FOSDEM 2020
/
Schedule
/
Events
/
Developer rooms
/
HPC, Big Data, and Data Science
/
Maggy: Asynchronous distributed hyperparameter optimization based on Apache Spark

Maggy: Asynchronous distributed hyperparameter optimization based on Apache Spark

Asynchronous algorithms on a bulk-synchronous system

Track: HPC, Big Data, and Data Science devroom
Room: UB5.132
Day: Sunday
Start: 10:30
End: 10:55

Maggy is an open-source framework built on Apache Spark, for asynchronous parallel execution of trials for machine learning experiments. In this talk, we will present our work to tackle search as a general purpose method efficiently with Maggy, focusing on hyperparameter optimization. We show that an asynchronous system enables state-of-the-art optimization algorithms and allows extensive early stopping in order to increase the number of trials that can be performed in a given period of time on a fixed amount of resources.

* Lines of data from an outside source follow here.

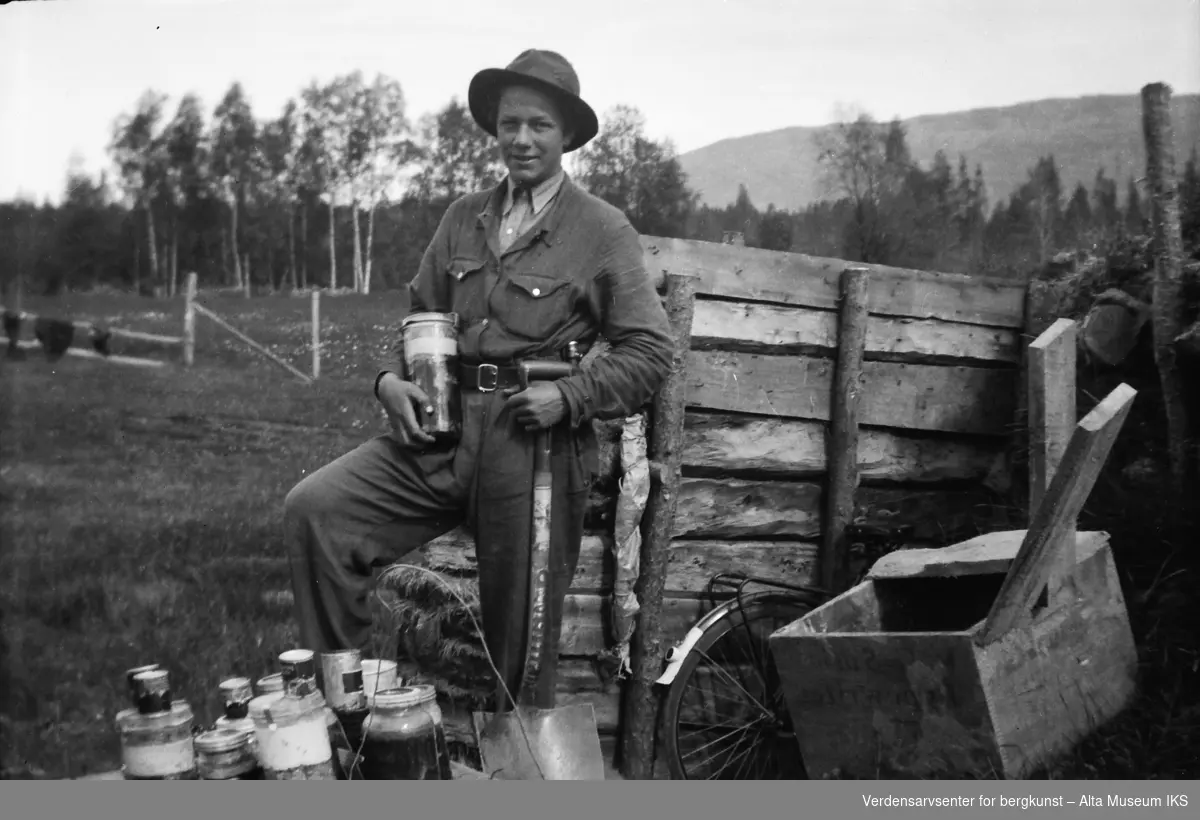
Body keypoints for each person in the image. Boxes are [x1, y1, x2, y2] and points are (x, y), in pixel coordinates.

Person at [283, 49, 674, 710]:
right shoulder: (464, 218)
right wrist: (390, 383)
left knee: (520, 638)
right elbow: (420, 316)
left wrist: (570, 396)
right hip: (441, 430)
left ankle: (516, 769)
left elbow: (649, 351)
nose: (521, 139)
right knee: (316, 510)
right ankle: (346, 708)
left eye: (539, 126)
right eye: (510, 123)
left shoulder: (602, 230)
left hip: (533, 450)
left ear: (566, 136)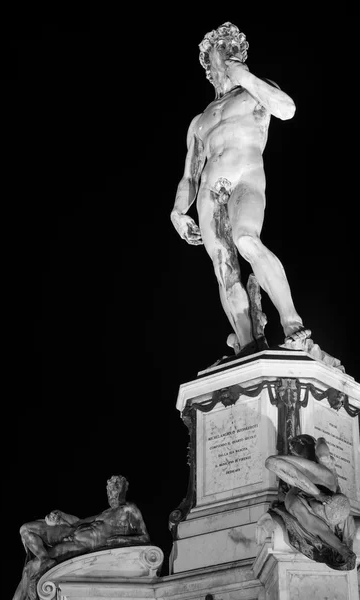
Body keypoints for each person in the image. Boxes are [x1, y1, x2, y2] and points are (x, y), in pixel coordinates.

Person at [170, 22, 311, 355]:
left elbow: (287, 109)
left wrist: (245, 77)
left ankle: (292, 323)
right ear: (209, 60)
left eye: (232, 49)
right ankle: (246, 345)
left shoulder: (253, 92)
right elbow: (190, 173)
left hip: (245, 177)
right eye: (221, 49)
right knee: (224, 269)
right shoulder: (200, 120)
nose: (227, 54)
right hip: (207, 192)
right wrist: (177, 211)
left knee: (246, 239)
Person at [13, 475, 150, 600]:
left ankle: (43, 564)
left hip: (83, 545)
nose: (111, 492)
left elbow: (144, 538)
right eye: (109, 489)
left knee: (30, 568)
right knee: (26, 531)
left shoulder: (130, 509)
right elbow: (79, 522)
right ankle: (44, 560)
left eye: (116, 487)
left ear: (124, 489)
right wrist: (60, 515)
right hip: (73, 534)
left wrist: (119, 540)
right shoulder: (104, 513)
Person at [265, 435, 356, 568]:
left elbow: (271, 462)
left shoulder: (296, 501)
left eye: (292, 451)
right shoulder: (326, 475)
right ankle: (342, 549)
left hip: (312, 496)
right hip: (319, 494)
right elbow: (323, 452)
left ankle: (342, 549)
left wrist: (317, 494)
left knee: (294, 504)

In "The Bitter Lesson of AI", Rich Sutton (father of reinforcement learning) claimed that general purpose methods (like search and learning) that scale with increased computation are the future of AI. Apache Spark is a general purpose framework for scaling out data processing with available compute, but there are challenges in making Sparks' bulk-synchronous execution mechanism work efficiently with search and (deep) learning. In this talk, we will present our work on Maggy, an open-source framework to tackle search as a general purpose method efficiently on Spark. Spark can be used to deploy basic optimizers (grid search, random search, differential evolution) proposing combinations of hyperparameters (trials) that are run synchronously in parallel on executors. However, many such trials perform poorly, and a lot of CPU and hardware accelerator cycles are wasted on trials that could be stopped early, freeing up resources for other trials. What is needed is support for asynchronous mechanisms. Maggy is an asynchronous hyperparameter optimization framework built on Spark that is able to transparently schedule and manage hyperparameter trials, by allowing limited communication, thereby increasing resource utilization, and massively increasing the number of trials that can be performed in a given period of time on a fixed amount of resources. Maggy is also built to support parallel ablation studies and applies to black box optimization/search problems in general. We will report on the gains we have seen in reduced time to find good hyperparameters and improved utilization of GPU hardware. Finally, we will perform a live demo on a Jupyter notebook, showing how to integrate Maggy in existing PySpark applications.